C++ guys hate static_if?

Don turnyourkidsintocash at nospam.com
Fri Mar 15 03:50:46 PDT 2013


On Friday, 15 March 2013 at 06:51:15 UTC, Dmitry Olshansky wrote:
> 15-Mar-2013 10:47, Walter Bright пишет:
>> On 3/14/2013 11:36 PM, Dmitry Olshansky wrote:
>>> 15-Mar-2013 01:58, Andrei Alexandrescu пишет:
>>>> On 3/14/13 4:37 PM, Dmitry Olshansky wrote:
>>>>> Point taken. That doesn't detract us from:
>>>>> a) fixing issues with -cov
>>>>
>>>> Yes please (are there bugzilla entries etc)?
>>>
>>> template powerup(T) //usable as template mixin too
>>> {
>>>     //imagine more constraints
>>>     static if(size_t.sizeof == 4)
>>>         alias bleh = blah;
>>>     else
>>>         alias bleh = oldBlah;
>>>     //...
>>> }
>>>
>>> Now first mixin template don't get counted at all (even code 
>>> within).
>>> Then declarations are ignored and you'll never know which 
>>> ones were
>>> ever looked at.
>>
>> -cov only counts executable lines. The above are not 
>> executable - I
>> don't see any way to make them work with -cov.
>>
>
> The information can be trivially collected during semantic 
> analysis of declarations.
>
> How to merge this compile-time info with run-time one as in 
> -cov is a another question. I'd try outputting some table into 
> object file (special section etc.) and then -cov would use it 
> to mark non-executable code.

We need to do something like this. Without some kind of 
"instantiation coverage", it's practically impossible to be 
confident that your D templates are
correct.

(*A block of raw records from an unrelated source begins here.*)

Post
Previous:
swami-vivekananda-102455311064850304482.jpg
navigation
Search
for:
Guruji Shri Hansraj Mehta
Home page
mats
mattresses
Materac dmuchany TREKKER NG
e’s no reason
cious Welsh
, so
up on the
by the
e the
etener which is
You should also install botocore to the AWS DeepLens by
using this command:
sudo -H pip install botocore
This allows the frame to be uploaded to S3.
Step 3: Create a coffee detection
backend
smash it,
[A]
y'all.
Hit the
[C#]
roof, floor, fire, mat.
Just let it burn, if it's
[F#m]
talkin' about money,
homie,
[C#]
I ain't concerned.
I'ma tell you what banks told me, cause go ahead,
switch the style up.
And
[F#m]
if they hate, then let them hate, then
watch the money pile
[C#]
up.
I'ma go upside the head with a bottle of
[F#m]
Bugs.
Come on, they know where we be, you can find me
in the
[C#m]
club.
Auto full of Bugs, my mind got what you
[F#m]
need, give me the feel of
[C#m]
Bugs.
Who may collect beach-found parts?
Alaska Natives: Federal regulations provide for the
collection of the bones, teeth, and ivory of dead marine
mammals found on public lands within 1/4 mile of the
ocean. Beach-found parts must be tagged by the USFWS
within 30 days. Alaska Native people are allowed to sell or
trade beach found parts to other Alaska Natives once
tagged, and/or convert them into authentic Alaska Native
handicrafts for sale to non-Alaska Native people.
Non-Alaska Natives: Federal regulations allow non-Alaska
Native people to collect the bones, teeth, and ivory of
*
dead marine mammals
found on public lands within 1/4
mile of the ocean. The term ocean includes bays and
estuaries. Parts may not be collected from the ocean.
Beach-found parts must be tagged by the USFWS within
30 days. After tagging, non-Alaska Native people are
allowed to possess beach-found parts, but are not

Actually I'm not certain that it needs to be the same 
file as -cov.
I mean, you might want to check that you have 100% template 
instantiation coverage, before you do your runtime tests.

It can be interesting to know that a line in a function template 
is instantiated 10 times, and run 3 times, whereas another line 
is run 857 times, but only instantiated once.